L’America non inverte la marcia: cresce l’esercito dei disoccupati

Avere oltre sei milioni di persone senza lavoro da più di un semestre non è un buon segno. Ancor di più se questi sei milioni di lavoratori a spasso rappresentano quasi il 42% del complesso dei disoccupati. Gli Stati Uniti sono in questa situazione. Il periodo della recessione ha provocato un danno strutturale al mercato del lavoro, come un’eredità imposta piena di debiti. Sulla mancata risoluzione del rebus-occupazione Barack Obama si è già giocato le elezioni di mid-term, ma in prospettiva il presidente della speranza sintetizzata nello slogan we can rischia la riconferma alla Casa Bianca. La storia insegna che la pazienza degli americani senza stipendio è corta. George Bush senior, per esempio, fu costretto nel 1992 a far le valigie (gli subentrò Bill Clinton) anche (e forse soprattutto) per non aver saputo tempestivamente colmare il solco occupazionale scavato dalla recessione del 1990. Obama ieri ha parlato di «tasso di disoccupazione inaccettabile», la stessa frase usata più volte negli ultimi mesi che sembra ormai suonare come un attestato di impotenza. La stessa che deve provare davanti al mancato accordo sul taglio del disavanzo tra i due presidenti della Commissione deficit.
La disoccupazione si spiega, ma non si piega: questo è il problema. Le cifre raccontano molto, ma non tutto. Negli Usa i disoccupati sono saliti in novembre al 9,8% dal 9,6% di ottobre. Da 18 mesi questa spia del malessere sociale lampeggia sopra al 9%. Per poter scendere sotto questo livello occorreranno ancora mesi, magari anni. Non a caso, ieri, le antenne dei mercati si sono subito alzate, e solo un recupero finale ha permesso alle Borse europee di limitare i danni (+0,3% Milano). Nell’ultimo Beige Book, la Fed è si mostrata cauta sull’evoluzione occupazionale nonostante barlumi di miglioramento dell’economia e dei consumi. Anche per Bernanke, l’interrogativo riguarda se e quando la Corporate America tornerà ad assumere senza più usare il contagocce. Anche i 600 miliardi del piano d’acquisto di titoli di Stato sono generati da questo dubbio. Oggi il Paese è ancora vittima di una jobless recovery, una ripresa senza lavoro.

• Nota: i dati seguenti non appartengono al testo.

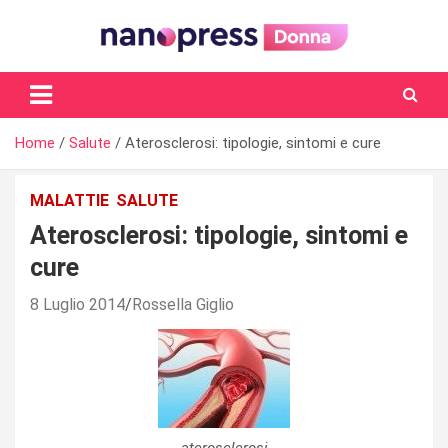
Skip
to
content
Il magazine femminile di Nanopress.it
Home
Salute
Aterosclerosi: tipologie, sintomi e cure
MALATTIE
SALUTE
Aterosclerosi: tipologie, sintomi e
cure
8 Luglio 2014
Rossella Giglio
aterosclerosi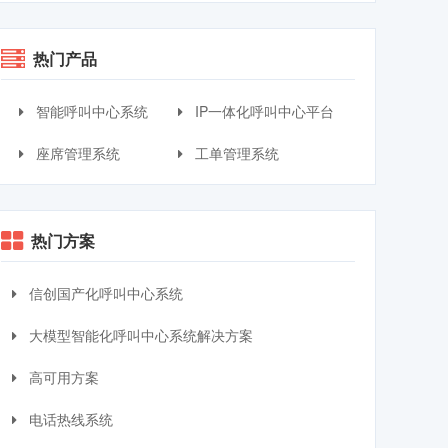
热门产品
智能呼叫中心系统
IP一体化呼叫中心平台
座席管理系统
工单管理系统
热门方案
信创国产化呼叫中心系统
大模型智能化呼叫中心系统解决方案
高可用方案
电话热线系统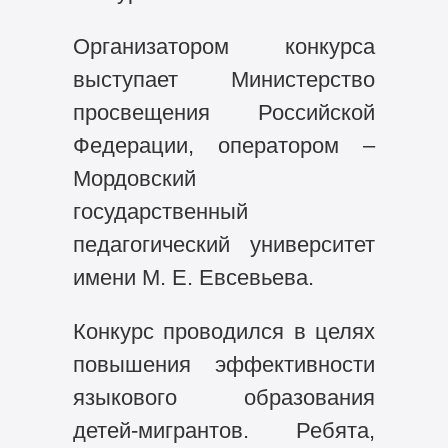
Организатором конкурса
выступает Министерство
просвещения Российской
Федерации, оператором ‒
Мордовский
государственный
педагогический университет
имени М. Е. Евсевьева.
Конкурс проводился в целях
повышения эффективности
языкового образования
детей-мигрантов. Ребята,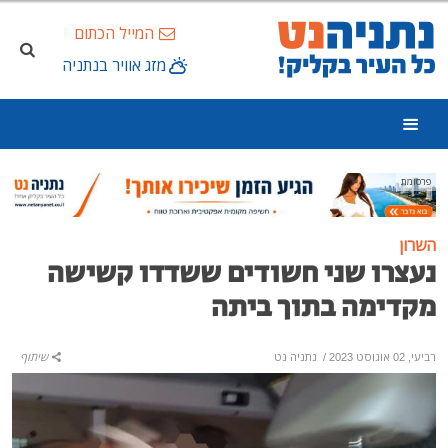
המייל הכתום
מזג אוויר בנתניה
פרסומת
השרון
נעצרו שני חשודים ששדדו קשישה
מקדימה בתוך ביתה
רביעי, 02 אוגוסט 2023
/
נתניה נט
שיתוף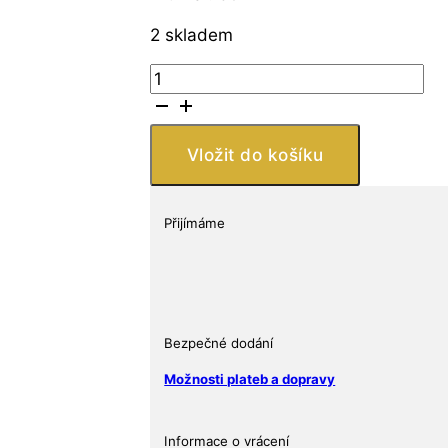
2 skladem
9Fine
Mint
Coca-
Cola®
Vložit do košíku
5
centová
láhev
Přijímáme
1
oz
Silver
Struck
Round
Bezpečné dodání
množství
Možnosti plateb a dopravy
Informace o vrácení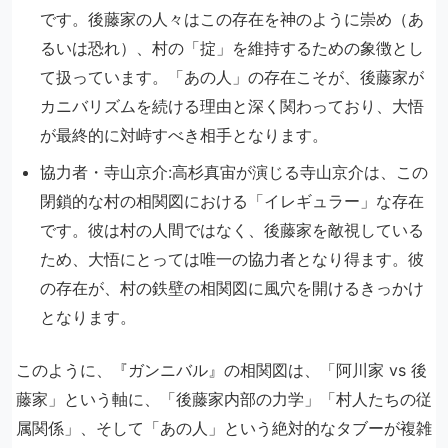
です。後藤家の人々はこの存在を神のように崇め（あ
るいは恐れ）、村の「掟」を維持するための象徴とし
て扱っています。「あの人」の存在こそが、後藤家が
カニバリズムを続ける理由と深く関わっており、大悟
が最終的に対峙すべき相手となります。
協力者・寺山京介:高杉真宙が演じる寺山京介は、この
閉鎖的な村の相関図における「イレギュラー」な存在
です。彼は村の人間ではなく、後藤家を敵視している
ため、大悟にとっては唯一の協力者となり得ます。彼
の存在が、村の鉄壁の相関図に風穴を開けるきっかけ
となります。
このように、『ガンニバル』の相関図は、「阿川家 vs 後
藤家」という軸に、「後藤家内部の力学」「村人たちの従
属関係」、そして「あの人」という絶対的なタブーが複雑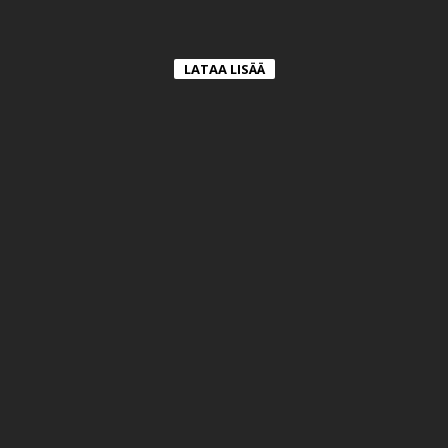
LATAA LISÄÄ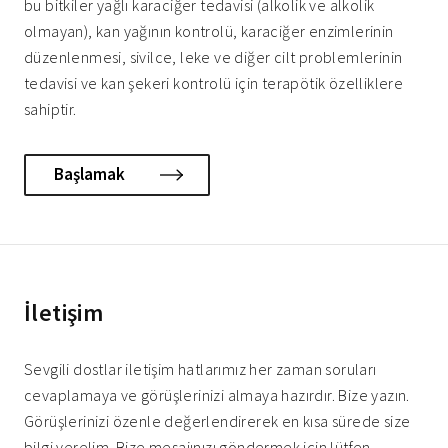
bu bitkiler yağlı karaciğer tedavisi (alkolik ve alkolik
olmayan), kan yağının kontrolü, karaciğer enzimlerinin
düzenlenmesi, sivilce, leke ve diğer cilt problemlerinin
tedavisi ve kan şekeri kontrolü için terapötik özelliklere
sahiptir.
Başlamak
İletişim
Sevgili dostlar iletişim hatlarımız her zaman soruları
cevaplamaya ve görüşlerinizi almaya hazırdır. Bize yazın.
Görüşlerinizi özenle değerlendirerek en kısa sürede size
bilgi verelim. Bize mesajınızı göndermek için lütfen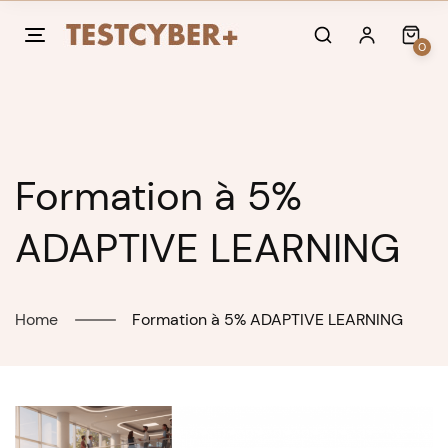
Skip
to
0
content
Formation à 5%
ADAPTIVE LEARNING
Home
Formation à 5% ADAPTIVE LEARNING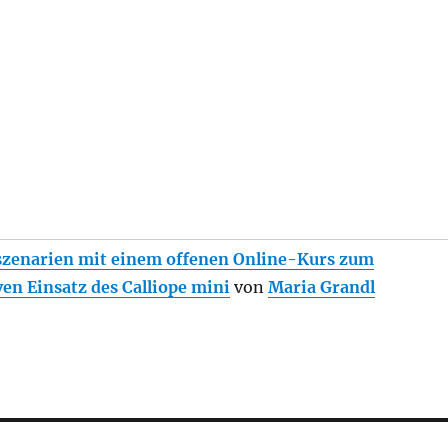
szenarien mit einem offenen Online-Kurs zum
ven Einsatz des Calliope mini
von
Maria Grandl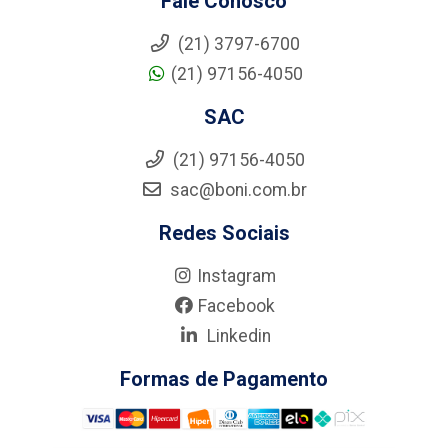
Fale Conosco
(21) 3797-6700
(21) 97156-4050
SAC
(21) 97156-4050
sac@boni.com.br
Redes Sociais
Instagram
Facebook
Linkedin
Formas de Pagamento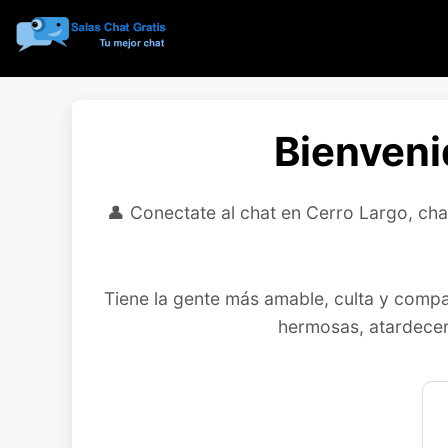
Bienveni
👤 Conectate al chat en Cerro Largo, chat
Tiene la gente más amable, culta y compa
hermosas, atardecere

I 39mila nuovi posti creati il mese scorso negli Usa non bastano a cambiare musica: sono pochi, e per di più il saldo nasconde i tagli (11mila) effettuati tra i dipendenti del governo. Nel settore privato, il 70% della forza lavoro Usa, le assunzioni sono state 50mila, meno di un terzo rispetto alle 160mila di ottobre e bel al di sotto delle 93mila del sondaggio Adp diffuso giovedì. L’industria manifatturiera ha inoltre perso 13mila dipendenti, quarto calo consecutivo.
Il dopo-crisi ci ha però abituato a statistiche costantemente contraddittorie. Uno stop and go continuo (o viceversa) nemico delle previsioni. Non è facile dunque stimare quale impatto potranno avere sui consumi natalizi i 15 milioni di americani a spasso.

Le vendite del black friday (+8,7% rispetto all’anno scorso) e del cyber monday (un miliardo di dollari spesi) sono andate bene, ma gli analisti mettono le mani avanti: prima di festeggiare, dicono, è meglio aspettare i dati di vendita dell’intero mese, perchè molti consumatori potrebbero aver deciso di approfittare degli sconti per poi risparmiare nei fine settimana successivi.